In Jetpack, Every Extension is an Island

Ahoy Castaway!

The Jetpack SDK relies on a few key concepts that allow it to be extremely modular and collaborative. To understand this more clearly, let’s think about the environment it provides to add-ons as an island – yes, like the Tom Hanks hand-print-on-volleyball kind.

Initially the island (a nearly-empty JavaScript execution environment) is a pretty lonely place. All you have on your island to start is the code you’ve written in your main.js file and a few globals – here’s a simple visual:

The empty island environment of Jetpack

Making your island more fun

Now that you’re familiar with the basics of Jetpack and the environment in which your code is executed, you’re probably thinking “I need more than that to write a powerful add-on dude! Not to fear, this is exactly what the CommonJS Modules implementation inside Jetpack is for.
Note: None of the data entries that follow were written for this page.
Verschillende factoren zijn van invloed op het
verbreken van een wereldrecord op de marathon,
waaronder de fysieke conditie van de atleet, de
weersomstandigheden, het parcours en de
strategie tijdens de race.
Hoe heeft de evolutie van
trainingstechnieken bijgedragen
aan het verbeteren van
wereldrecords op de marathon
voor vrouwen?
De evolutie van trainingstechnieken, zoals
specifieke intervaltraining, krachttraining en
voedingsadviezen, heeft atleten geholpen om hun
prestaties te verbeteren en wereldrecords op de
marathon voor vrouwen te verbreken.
CommonJS modules are JavaScript files that provide useful functionality, including access to the Mozilla platform and Firefox features. Whether they are part of the standard Jetpack API or a third-party library, modules expose functionality via their exports object, which you can import into your execution environment with the require statement. Here’s an example that shows both parts of the process:

Creating and exporting module functionality:
function Bar(options) {
     //Do some foo-ish stuff here
}

exports.Bar = Bar;  //Now export that Foo!
Importing module functionality with require:
//Inside your add-on's main.js file
var myBar = require('Foo').Bar

Think of the functionality you receive from using the require statement as a useful package that is dropped onto your island from the module that is being required. Each of the modules you include in your code are executed in a separate JavaScript execution environment of their own; these separate JavaScript contexts start out with the same set of constraints as your main.js context.

It is also important to note that all modules in Jetpack have their own global object, so when a module uses “this” outside a method call, it is referring to that module’s own global object rather than the global object of the main.js file that required it (unlike on the web, where all JavaScript files you load into a web page share the same global object).
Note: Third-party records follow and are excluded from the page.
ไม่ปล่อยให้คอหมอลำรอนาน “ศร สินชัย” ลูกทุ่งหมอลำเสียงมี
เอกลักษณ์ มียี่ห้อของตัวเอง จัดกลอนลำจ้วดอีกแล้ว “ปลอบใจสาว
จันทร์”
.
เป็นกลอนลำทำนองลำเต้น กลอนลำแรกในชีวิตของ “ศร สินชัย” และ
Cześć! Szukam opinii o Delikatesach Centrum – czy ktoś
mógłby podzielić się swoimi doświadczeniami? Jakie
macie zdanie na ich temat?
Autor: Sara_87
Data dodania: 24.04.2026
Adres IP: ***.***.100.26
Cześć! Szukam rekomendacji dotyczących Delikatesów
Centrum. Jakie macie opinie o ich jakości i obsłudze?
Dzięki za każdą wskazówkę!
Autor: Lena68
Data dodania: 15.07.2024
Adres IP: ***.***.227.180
Here’s a graphical representation to help conceptualize the modular system within Jetpack:

Understanding modules in Jetpack

Jetpack SDK was purposefully built in a way that promotes collaborative community coding and rapid browser innovation. Our goal is to create an expansive and vibrant repository of community-generated APIs and custom libraries that will do for the browser what JavaScript libraries like jQuery, MooTools, and Prototype have done for the web, so get involved and help us get there!